2019年07月09日、ワシントンで開催された輸出規制に関する会議にて、ウィルバー・ロス米商務長官は世界中が注目する中国通信機器大手、華為技術(ファーウェイ)への対応について重要な方針を明らかにしました。トランプ大統領が先月末の米中首脳会談で制裁緩和を表明して以来、実務を担う商務省が具体的な説明を行うのは今回が初めてのケースとなります。しかし、その内容は期待された全面解禁とは程遠く、依然として厳しい制限が維持される見通しです。
ロス長官が強調したのは、ファーウェイを「エンティティー・リスト(EL)」に留め置くという毅然とした姿勢でしょう。このリストは、アメリカの安全保障や外交政策上の利益に反すると判断された外国企業などを列挙した「禁輸対象リスト」を指します。ここに掲載されると、米国製品をその企業へ輸出する際には商務省の厳格な許可が必要不可欠となり、申請は原則として却下されるという、ビジネスにおいては極めて高い障壁が立ちはだかる仕組みです。
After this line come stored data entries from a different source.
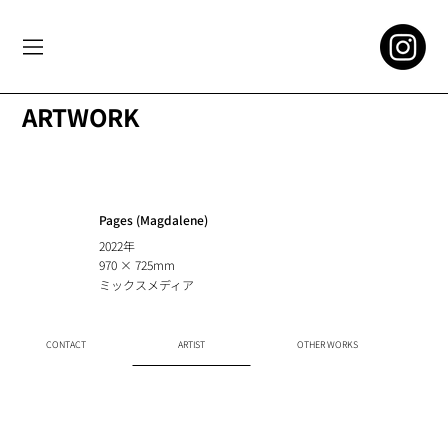
ARTWORK
Pages (Magdalene)
2022年
970 × 725mm
ミックスメディア
CONTACT
ARTIST
OTHER WORKS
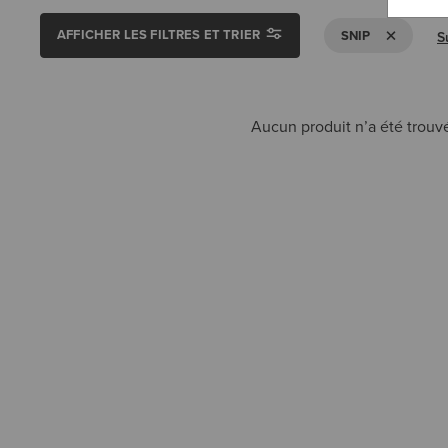
AFFICHER LES FILTRES ET TRIER
SUPPRIMER L
SNIP
S
Aucun produit n’a été trouvé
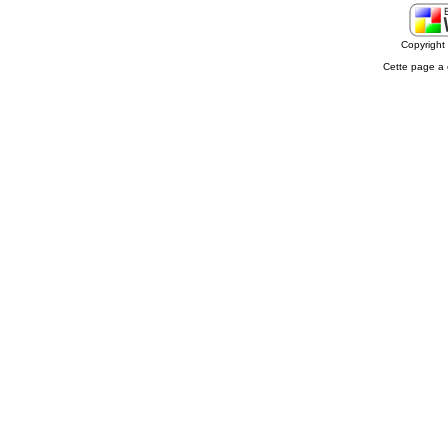
Copyrigh
Cette page a 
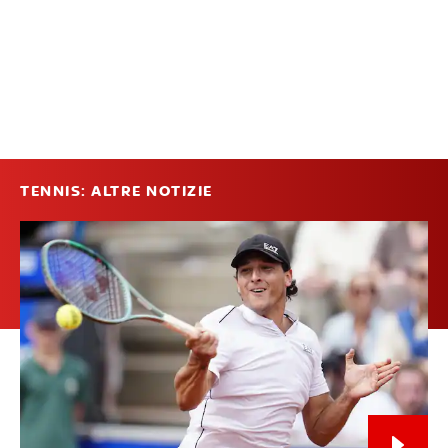
TENNIS: ALTRE NOTIZIE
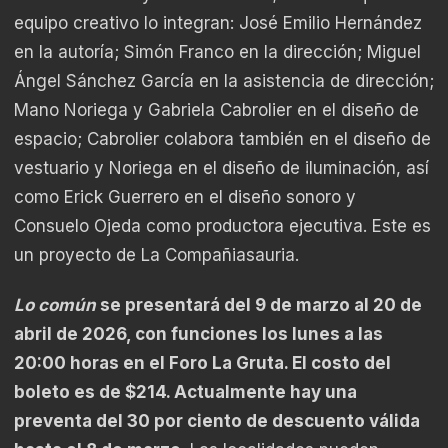
equipo creativo lo integran: José Emilio Hernández
en la autoría; Simón Franco en la dirección; Miguel
Ángel Sánchez García en la asistencia de dirección;
Mano Noriega y Gabriela Cabrolier en el diseño de
espacio; Cabrolier colabora también en el diseño de
vestuario y Noriega en el diseño de iluminación, así
como Erick Guerrero en el diseño sonoro y
Consuelo Ojeda como productora ejecutiva. Este es
un proyecto de La Compañiasauria.
Lo común
se presentará del 9 de marzo al 20 de
abril de 2026, con funciones los lunes a las
20:00 horas en el Foro La Gruta. El costo del
boleto es de $214. Actualmente hay una
preventa del 30 por ciento de descuento válida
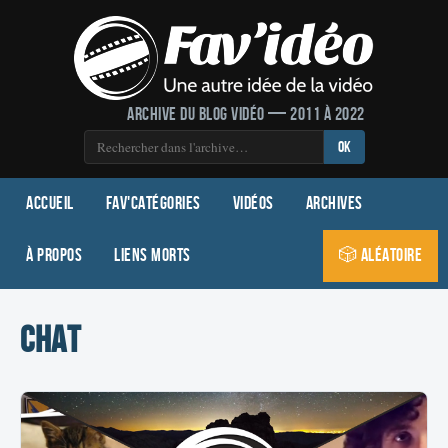
Archive du blog vidéo — 2011 à 2022
OK
Accueil
Fav'Catégories
Vidéos
Archives
À propos
Liens morts
🎲 Aléatoire
chat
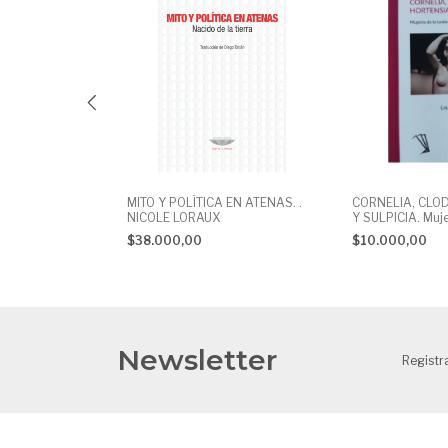
 O DE LA
MITO Y POLÍTICA EN ATENAS. .
CORNELIA, CLOD
ORGIAS DE
NICOLE LORAUX
Y SULPICIA. Muje
república roman
$38.000,00
$10.000,00
DURÁN
Newsletter
Registr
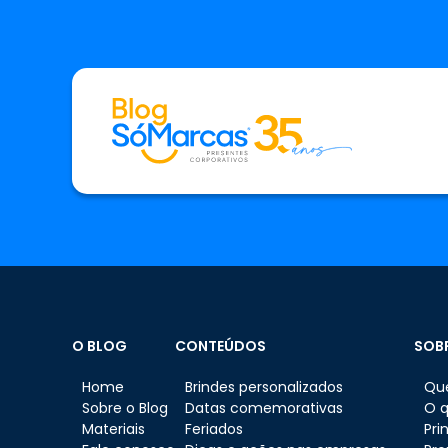
O BLOG
CONTEÚDOS
SOB
Home
Brindes personalizados
Qu
Sobre o Blog
Datas comemorativas
O 
Materiais
Feriados
Pri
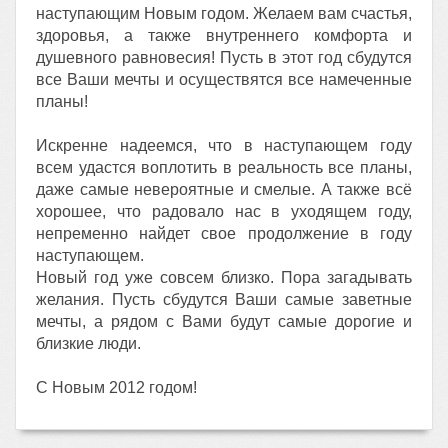
наступающим Новым годом. Желаем вам счастья,
здоровья, а также внутреннего комфорта и
душевного равновесия! Пусть в этот год сбудутся
все Ваши мечты и осуществятся все намеченные
планы!
Искренне надеемся, что в наступающем году
всем удастся воплотить в реальность все планы,
даже самые невероятные и смелые. А также всё
хорошее, что радовало нас в уходящем году,
непременно найдет свое продолжение в году
наступающем.
Новый год уже совсем близко. Пора загадывать
желания. Пусть сбудутся Ваши самые заветные
мечты, а рядом с Вами будут самые дорогие и
близкие люди.
С Новым 2012 годом!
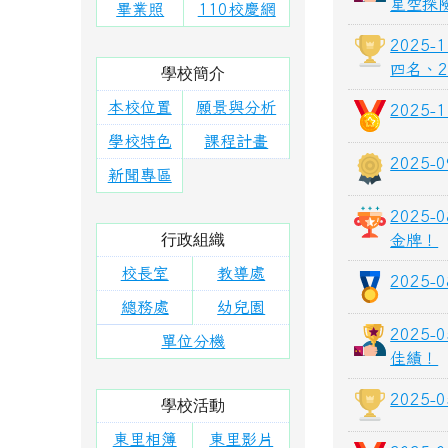
星空探
畢業照
110校慶網
2025
四名、
學校簡介
本校位置
願景與分析
2025
學校特色
課程計畫
2025
新聞專區
2025
行政組織
金牌！
校長室
教導處
2025
總務處
幼兒園
2025
單位分機
佳績！
2025
學校活動
東里相簿
東里影片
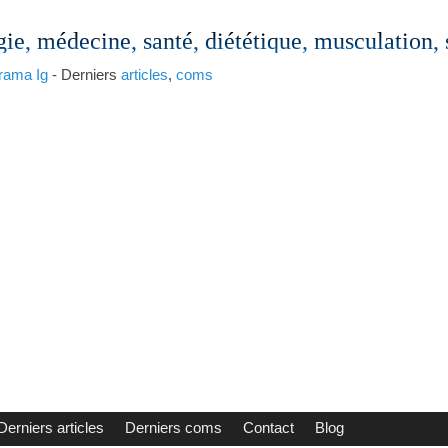
gie, médecine, santé, diététique, musculation,
rama
Ig
- Derniers
articles
,
coms
Derniers articles
Derniers coms
Contact
Blog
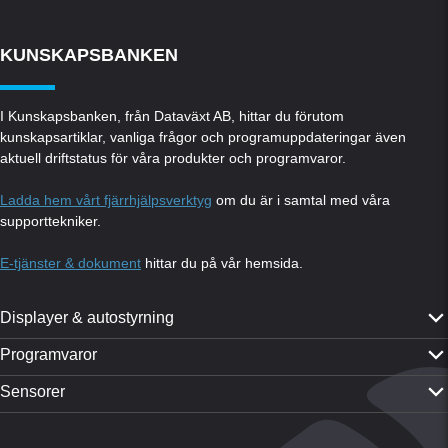
KUNSKAPSBANKEN
I Kunskapsbanken, från Dataväxt AB, hittar du förutom
kunskapsartiklar, vanliga frågor och programuppdateringar även
aktuell driftstatus för våra produkter och programvaror.
Ladda hem vårt fjärrhjälpsverktyg
om du är i samtal med våra
supporttekniker.
E-tjänster & dokument
hittar du på vår hemsida.
Displayer & autostyrning
PTx Trimble GFX-350
Programvaror
PTx Trimble GFX-1060
CropPLAN
Sensorer
PTx Trimble GFX-1260
Dataväxt-appen
Yara N-Sensor ALS 2
PTx Trimble TMX-2050
CropMAP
一方で、ロス氏は「米国の安全保障に脅威をもたらさないと判断される場合に限り、輸出の許可を出す」とも明言しています。この発言の背景には、ファーウェイとの取引を遮断されたことで、米国企業が手にすべき利益が他国の競合他社に流出してしまうことへの強い懸念があるはずです。つまり、自国経済へのダメージを最小限に食い止めつつ、ハイテク分野での覇権争いにおいて国家の安全をいかに守り抜くかという、非常に難しい舵取りを迫られている状況が伺えます。
SNS上では今回の発表を受け、「結局何が売れて何がダメなのか、基準が曖昧すぎる」といった困惑の声が広がっています。市場関係者の間でも、汎用品(一般的に普及している市販品)なら許されるという観測があるものの、商務省からの明確な定義は示されていません。ハイテク産業のサプライチェーンが複雑に絡み合う現代において、この「不透明さ」そのものが、企業の投資判断や事業計画に深刻な影を落とすリスクを孕んでいると言わざるを得ないでしょう。
編集者の視点から言えば、今回の措置はトランプ政権が得意とする「ディール(交渉)」の一環である可能性が高いと感じます。安保上のリスクを盾に取りつつ、輸出許可というカードを小出しにすることで、中国側から貿易交渉でさらなる譲歩を引き出そうとする意図が見え隠れします。しかし、あまりに曖昧な基準は自由貿易の予見可能性を損なうものであり、長期的には米国の技術革新のスピードを鈍化させる、諸刃の剣になる恐れもあるのではないでしょうか。